吴书来打了个千秋,笑道:“小主万福,奴才是乾清宫的首领太监吴书来。打今儿起,采悠姑娘就去乾清宫当差了,内务府会另遣人过来伺候苏小主。”
采悠一听,很是诧异,也不知自己是何时得了机缘,会调到御前伺候。
青橙颇觉意外,但既是乾清宫要人,她也没得法子,只得点点头道:“劳烦公公多为采悠操几分心。”吴书来半客气半真心道:“那是自然,小主放心罢。”
采悠本就没得多少值钱物件,卷了铺盖,给青橙磕了头,就随着乾清宫的领路太监去了。小院里的宫人听闻,皆是倾羡万分,又传采悠去御池偶遇了皇上,得了圣恩,才被领去乾清宫当差。
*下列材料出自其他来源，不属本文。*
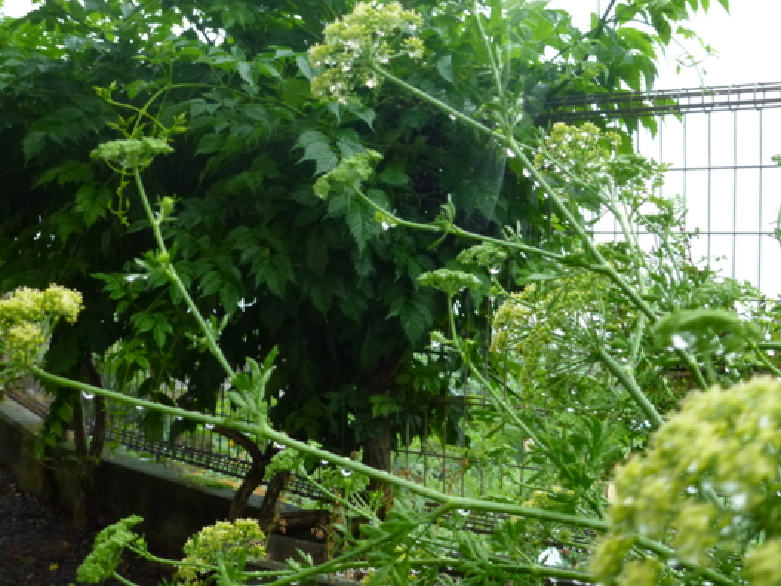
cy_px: 294
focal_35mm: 49
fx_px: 1105
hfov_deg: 38.9
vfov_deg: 29.7
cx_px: 399
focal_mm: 7.4
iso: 400
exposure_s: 1/30
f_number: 3.9
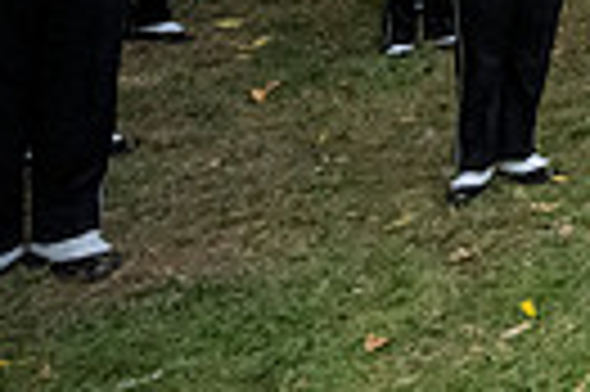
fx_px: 1015
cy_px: -309
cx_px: 1284
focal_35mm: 62
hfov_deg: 17.3
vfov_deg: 17.7
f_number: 4
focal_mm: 14
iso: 6400
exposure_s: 1/8000
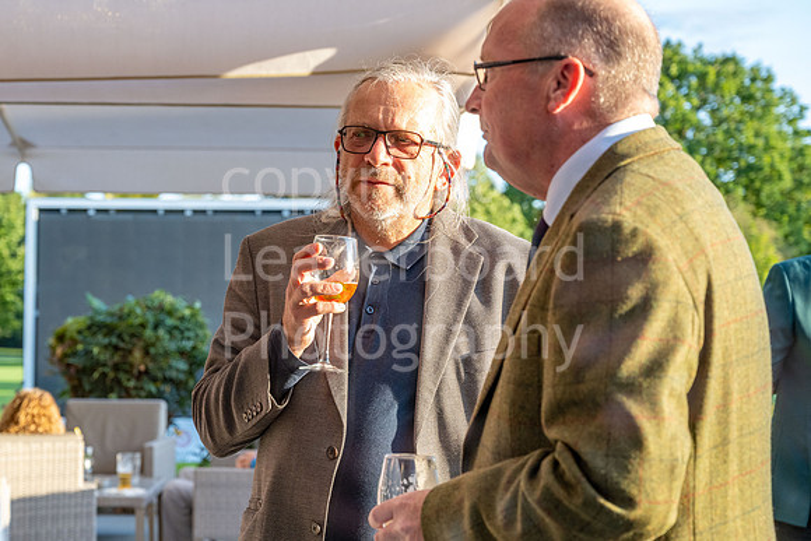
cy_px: 247
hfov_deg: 25.1
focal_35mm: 81
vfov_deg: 16.9
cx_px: 345
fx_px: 1820
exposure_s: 1/320
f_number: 5
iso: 500
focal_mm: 64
凌蓉将传闻一桩一桩的讲与青橙听,青橙立在窗前案几旁,提笔临摹莲花,心中虽略略疑惑,到底一晃而过,并未计较。
弘历散了朝,往养心殿换下龙袍,盘膝歪在炕上批阅奏折。
采悠捧着茶,随着景桃入殿中伺候,周围虽立着数名宫人,却一丝声响也无,越发令她心惊胆颤。两人请了双安,见弘历伸手,景桃使了个眼色,采悠忙将茶盏递至皇帝手旁,轻声道:“皇上请喝茶。”弘历头也未抬,像是没听见似的,随手将茶盏搁在炕几上。
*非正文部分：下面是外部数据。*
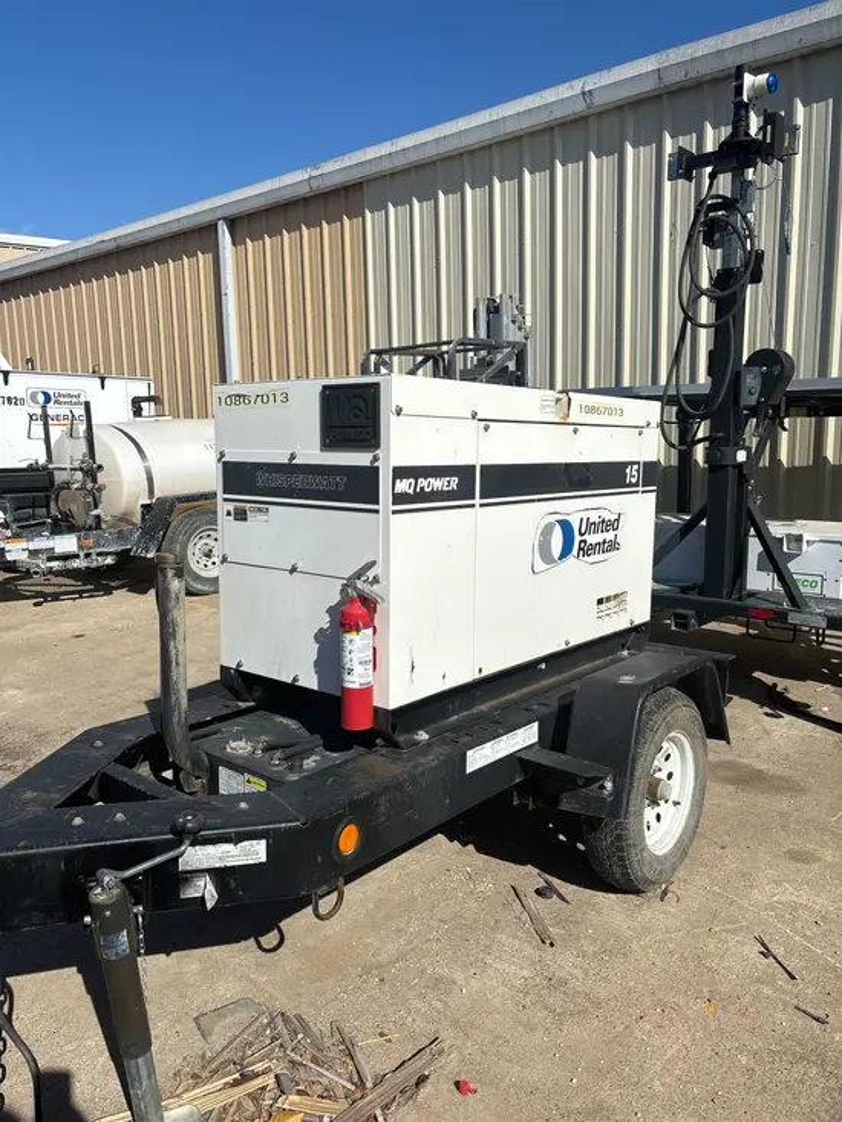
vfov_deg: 67.3
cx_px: 421
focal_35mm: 26
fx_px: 843
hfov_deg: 53.1
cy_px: 561
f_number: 1.6
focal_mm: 5.96
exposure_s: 1/7194
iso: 50
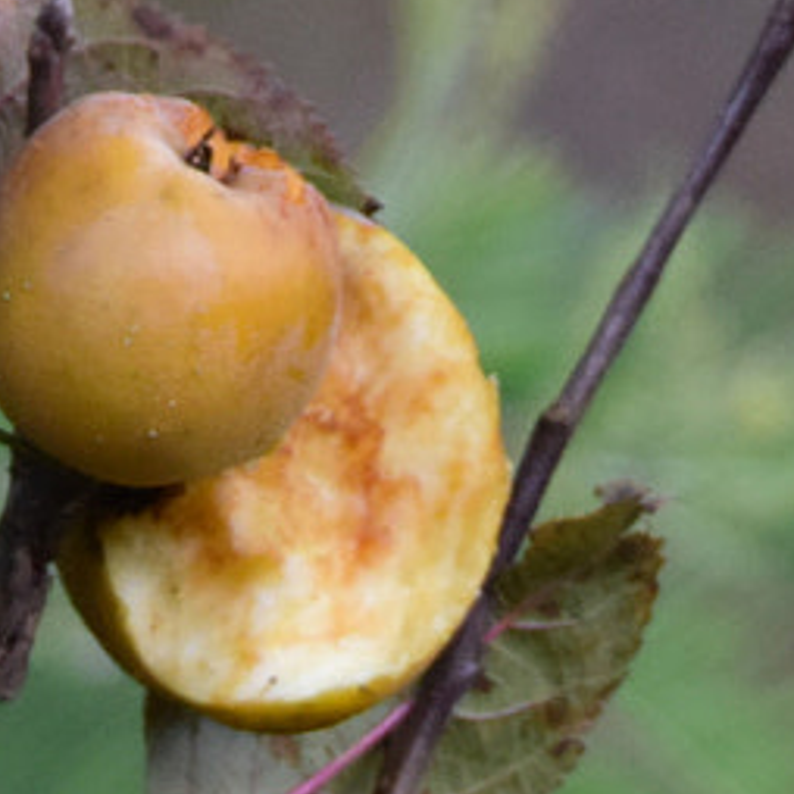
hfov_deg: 0.4
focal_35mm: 4824
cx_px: 184
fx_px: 125186
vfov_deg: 0.4
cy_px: 1466
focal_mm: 600
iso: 1250
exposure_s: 1/250
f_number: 6.3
景桃领着采悠退下,至御茶房,叮嘱道:“你瞧着时辰,过半柱香,再去进茶。”
采悠不敢多问,只垂眼低声答:“是,景桃姑姑。”她半丝放松也不敢,谨慎瞧着墙上挂的鎏金镂花铜漏,到了时辰,又捧着茶进殿。
皇上已经放了折子,正坐在书案后翻阅,见她进来,瞧了一眼,道:“你过来。”
采悠心里砰砰直跳,将茶盏放在案几上,柔顺立在旁侧。
弘历道:“昨天晚上在御池边唱小曲的人是你?”
采悠一愣,恍然抬头看着皇帝,见他目光如炬,深如幽渊,当头大惊,忙垂下脸去,不敢再望。片刻,她才低声道:“是。”
弘历好似并未察觉什么,淡淡问:“你叫什么名字?”
采悠回道:“奴婢叫采悠,采菊东篱下,悠然见南山的采悠。”
弘历略一沉吟,道:“意境儿倒好。”稍顿,又道:“下去吧。”采悠不知皇上的意思,也不敢问,依着礼慢慢退出殿外。
第4章 :谁侍寝?
内务府的太监领着宫婢进钟粹宫,从夹道中行了半柱香,转入小院,往青橙房中磕头。青橙端坐在炕上,乌沉沉的青丝绾成方髻,簪一支素银扁钗,未施胭脂,问:“你原先在哪处当值?”
海安叩首道:“奴婢先前在浣衣局当差。”
凌蓉唇角一翘,道:“原来是浣衣局的贱婢!”
青橙见海安镇定自若,听见凌蓉出言不逊,也未表露出不悦之色,倒像是见过大世面的姑姑,遂问:“进浣衣局前,可曾伺候过主子?”
海安侃侃道:“奴婢曾在哲妃娘娘跟前伺候过茶水。”
凌蓉讪笑:“哲妃娘娘?宫里有这么一位主子?我怎么没听说过?”
青橙见她越来越没了规矩,重了语气道:“我在问话,容得你插嘴么?”
凌蓉自从被遣入小院当值,小主不得宠,她也从未受过什么气,日日张狂惯了,一时当着外人,哪里听得了重话,遂道:“小主既喜欢她伺候,那就遣凌蓉走罢!”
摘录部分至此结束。